Extract provided:
= Beginning of Section =
Protection Funding Available
by Joy Eldredge
The USDA’s Environmental Quality Incentives Program (EQIP) assisted O’Neal Ranch owner William O'Neal Jamison with a cost share of three new, photovoltaic
panels that produce electricity and power the electric well pumps to draw water from below ground in Madera County, California. USDA photo by Lance Cheung.
DID YOU KNOW WATER PROVIDERS WILL BE ABLE TO TAP INTO UP TO $4 BILLION IN FUNDS
available nationwide over the next decade to protect water at the source?
The Agriculture Improvement Act of 2018, commonly known as the Farm Bill, requires 10 percent of all U.S. Department of
Agriculture conservation programs to be dedicated to source water protection.
It’s the first time that funds have been directed toward source water protection in this way, and it reflects the efforts of AWWA and
others to educate lawmakers about how source protection may reduce treatment costs and also improve drinking water quality.
Addressing Seasonal Changes to Water Quality
This funding may help water providers meet challenges to
surface water treatment plants brought on by seasonal changes in
The dry months and sunny weather that make the West
attractive for living and growing food are often followed by
relatively short spurts of intense rains. This cycle impacts water
supply, as the dust and dirt that naturally build up during
dry times are flushed into waterways by the first rainstorms.
Depending on the location and the nature of the soils and the
land use, those fluctuations not only affect the cost to treat the
water to drinking water standards, but also the quality of the final
drinking water. The challenge is to balance the intensification
of land use for urban and agricultural benefits, while ensuring
water that runs off lands and is the source of runoff for drinking
water reservoirs is not adversely impacted by the use of the land.
= End of Section =
About this exercise:
Summarize the article on source water protection funding above in two sentences.

Information shown:
= Beginning of Section =
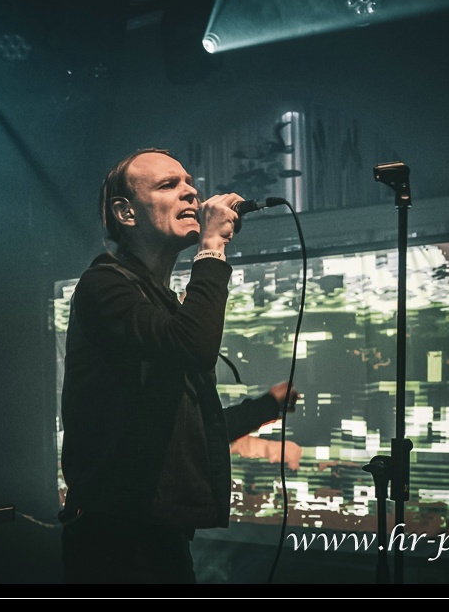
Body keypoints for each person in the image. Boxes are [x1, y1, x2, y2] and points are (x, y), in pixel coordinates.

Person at [58, 147, 299, 584]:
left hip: (159, 535)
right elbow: (192, 347)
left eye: (190, 182)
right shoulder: (103, 285)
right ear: (125, 213)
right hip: (114, 541)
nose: (191, 192)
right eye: (169, 185)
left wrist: (268, 405)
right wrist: (211, 247)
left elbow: (189, 426)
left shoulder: (162, 304)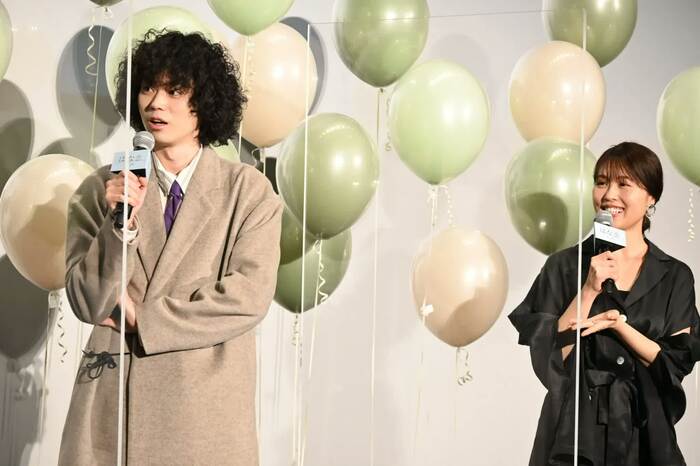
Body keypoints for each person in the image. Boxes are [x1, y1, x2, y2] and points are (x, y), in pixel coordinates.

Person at [58, 30, 282, 465]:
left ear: (206, 100)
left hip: (205, 416)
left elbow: (247, 298)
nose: (156, 103)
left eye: (175, 90)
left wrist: (142, 317)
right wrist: (119, 226)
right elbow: (86, 301)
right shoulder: (102, 189)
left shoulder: (247, 192)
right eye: (147, 88)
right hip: (113, 408)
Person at [509, 142, 699, 465]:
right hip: (574, 438)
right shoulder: (564, 266)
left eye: (624, 184)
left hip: (645, 438)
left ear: (651, 197)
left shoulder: (675, 276)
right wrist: (588, 291)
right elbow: (548, 360)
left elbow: (674, 363)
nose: (609, 194)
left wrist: (619, 326)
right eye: (601, 182)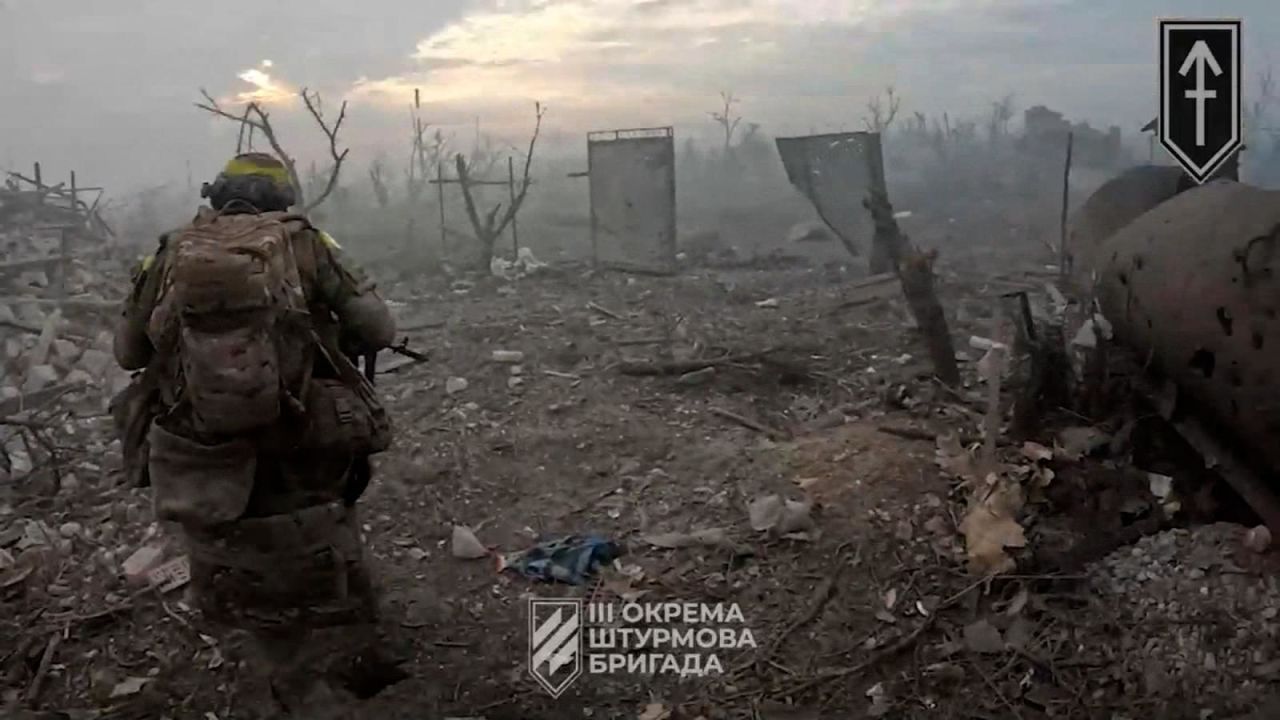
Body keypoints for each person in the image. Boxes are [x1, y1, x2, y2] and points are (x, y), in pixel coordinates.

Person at [112, 152, 403, 717]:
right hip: (302, 433)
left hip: (205, 447)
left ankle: (285, 673)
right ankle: (359, 644)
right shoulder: (308, 243)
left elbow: (128, 352)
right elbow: (380, 329)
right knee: (329, 519)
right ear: (282, 198)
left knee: (234, 545)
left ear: (217, 195)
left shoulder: (170, 251)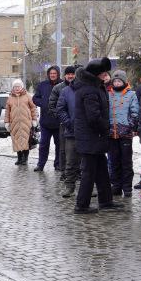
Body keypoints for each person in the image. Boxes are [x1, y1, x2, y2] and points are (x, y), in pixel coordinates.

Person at [71, 58, 115, 214]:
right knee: (89, 173)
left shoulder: (94, 86)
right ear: (96, 74)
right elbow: (93, 117)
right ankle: (81, 205)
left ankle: (106, 201)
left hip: (93, 138)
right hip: (90, 138)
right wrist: (106, 127)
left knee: (102, 170)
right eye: (103, 73)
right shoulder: (90, 90)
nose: (105, 75)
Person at [107, 70, 139, 197]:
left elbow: (135, 112)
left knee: (126, 161)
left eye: (119, 81)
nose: (117, 83)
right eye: (115, 81)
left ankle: (127, 187)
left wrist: (130, 125)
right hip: (111, 133)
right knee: (114, 161)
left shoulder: (131, 95)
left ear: (124, 81)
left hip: (125, 133)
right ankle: (116, 185)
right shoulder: (108, 94)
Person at [51, 66, 80, 196]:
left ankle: (87, 187)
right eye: (68, 74)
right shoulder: (64, 90)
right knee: (69, 158)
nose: (71, 76)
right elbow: (59, 108)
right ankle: (69, 185)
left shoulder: (87, 89)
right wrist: (67, 121)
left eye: (73, 74)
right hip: (69, 129)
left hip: (85, 131)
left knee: (86, 161)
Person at [33, 66, 63, 171]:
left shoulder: (63, 85)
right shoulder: (43, 85)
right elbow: (35, 98)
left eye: (54, 73)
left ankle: (58, 164)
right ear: (48, 74)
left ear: (58, 74)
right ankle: (40, 164)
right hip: (45, 122)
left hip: (59, 121)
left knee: (59, 145)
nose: (53, 75)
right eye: (51, 73)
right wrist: (43, 103)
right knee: (43, 144)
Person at [6, 79, 35, 166]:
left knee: (26, 141)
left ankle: (25, 159)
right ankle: (19, 158)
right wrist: (7, 122)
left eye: (18, 86)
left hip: (26, 122)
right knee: (16, 141)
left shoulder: (27, 96)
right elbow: (7, 111)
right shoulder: (10, 98)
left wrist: (34, 120)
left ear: (21, 87)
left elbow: (33, 108)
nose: (16, 88)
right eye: (15, 87)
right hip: (14, 123)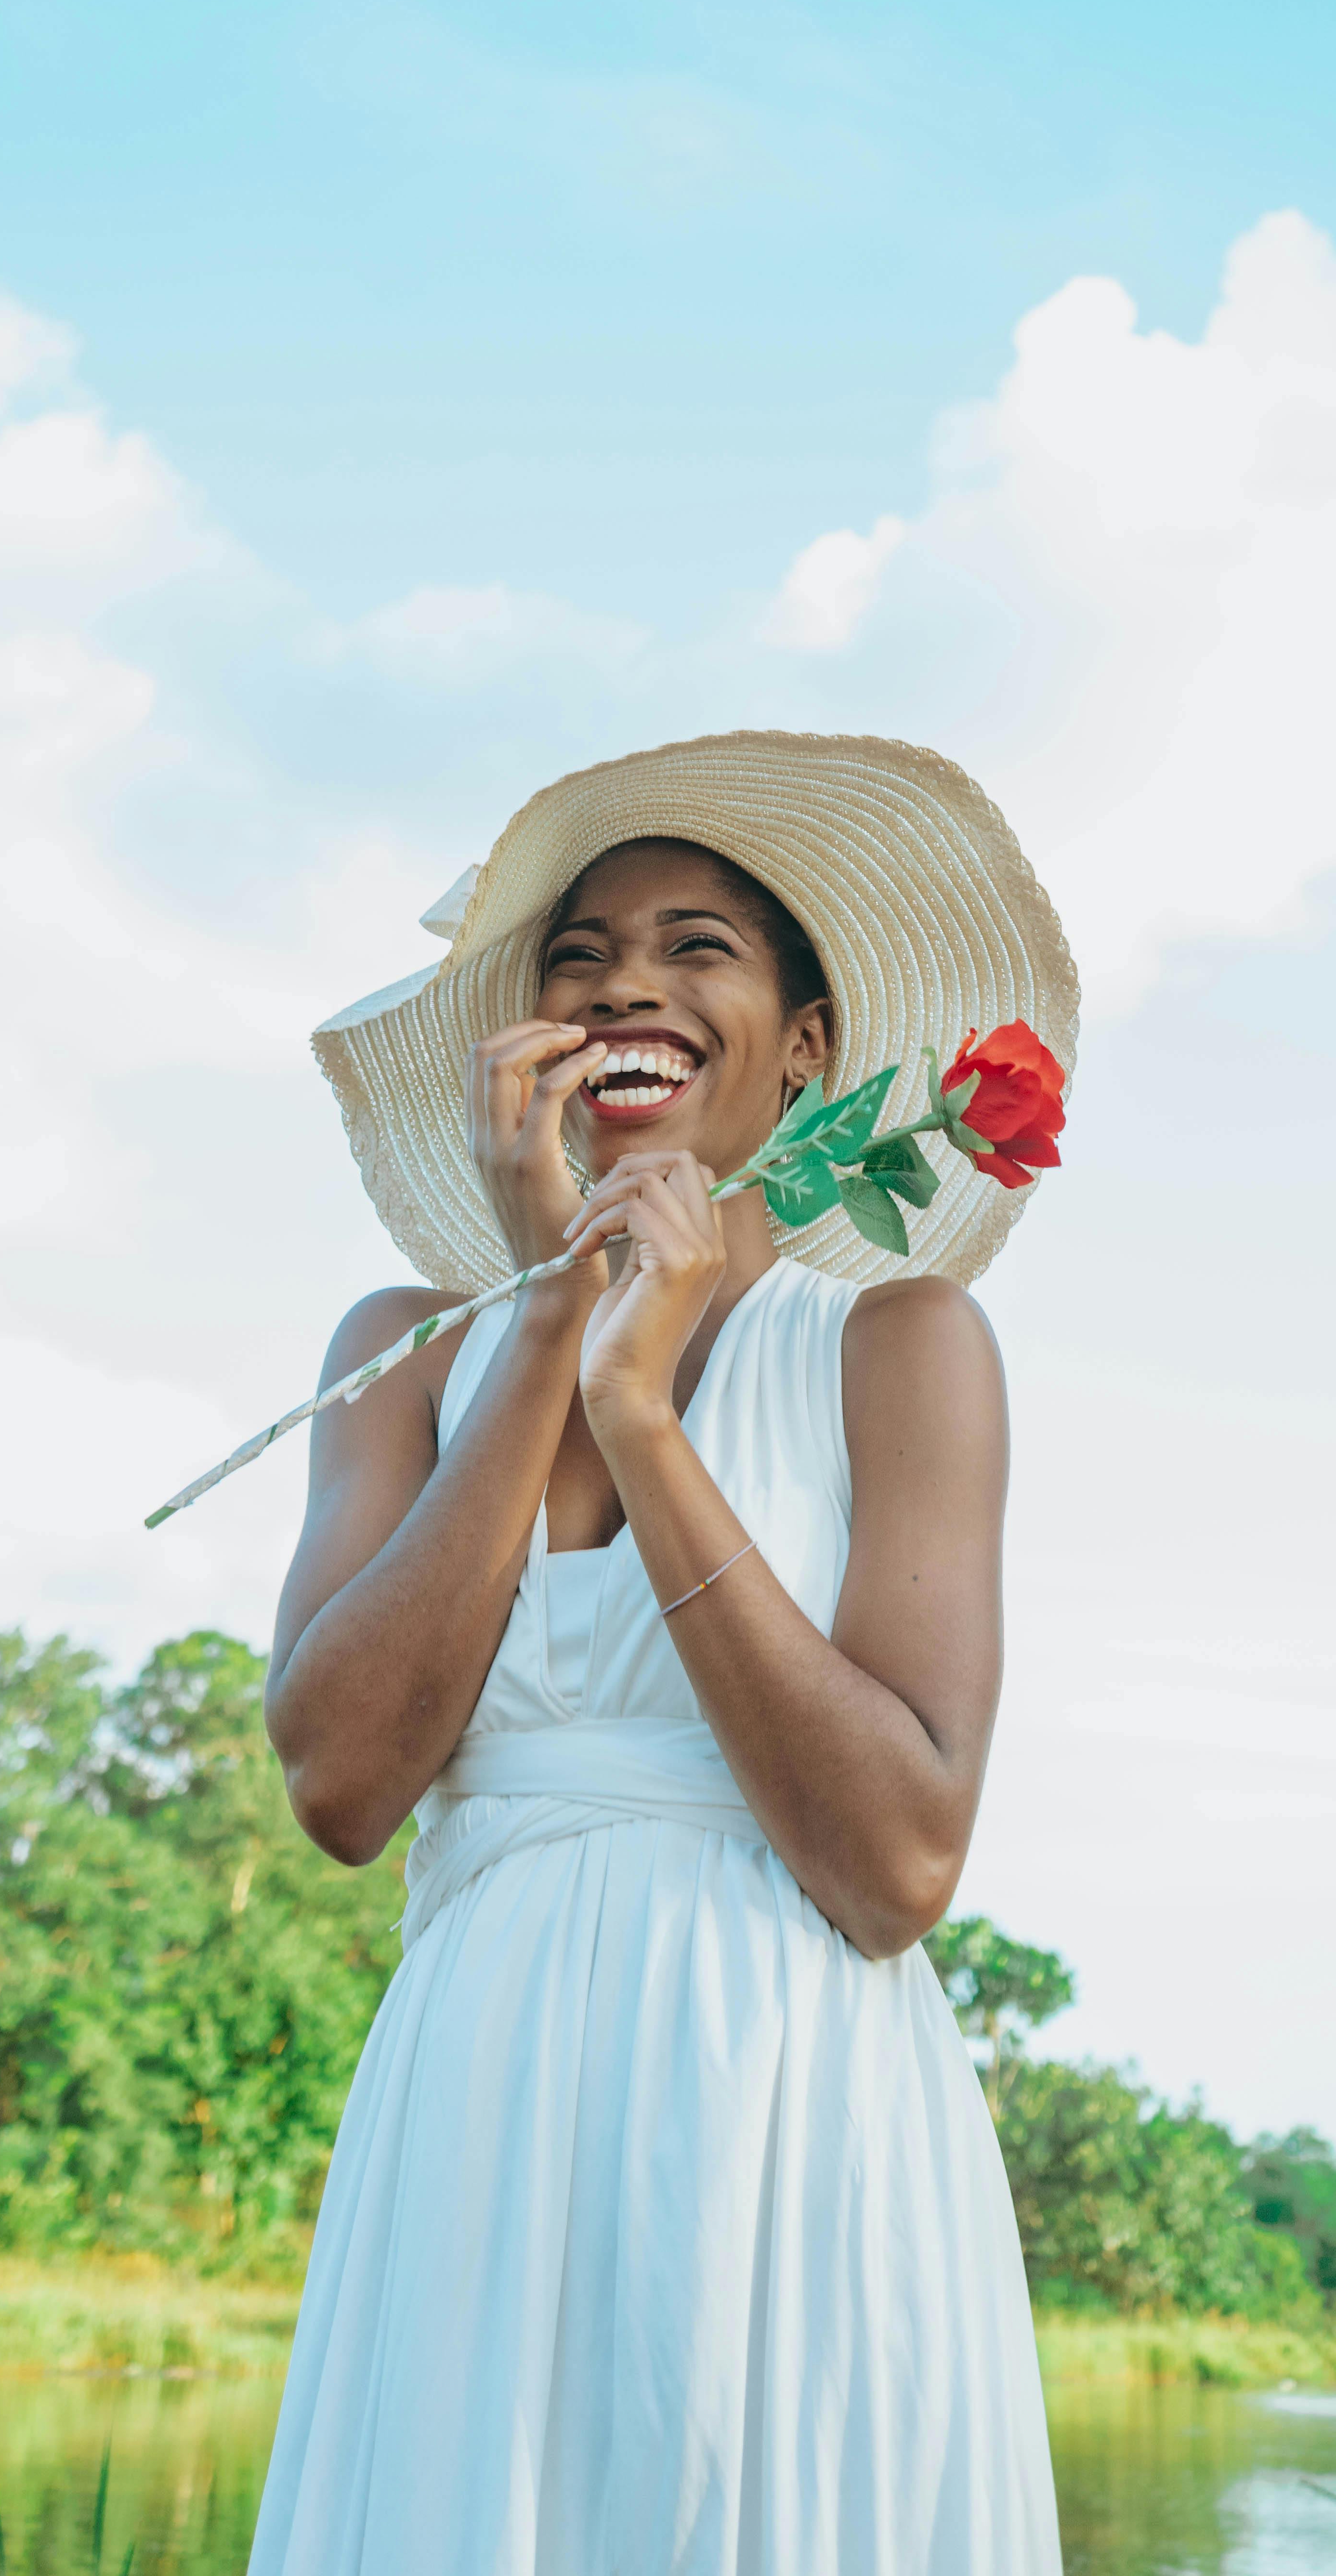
= End of Section =
Task solution:
The 2018 Farm Bill requires 10 percent of all USDA conservation programs to be dedicated to source water protection, so water providers will be able to tap into up to $4 billion over the next decade. This is the first time funds have been directed toward source water protection this way, and the money may help providers cope with seasonal challenges such as dust and dirt washed into waterways by the first rainstorms after dry months.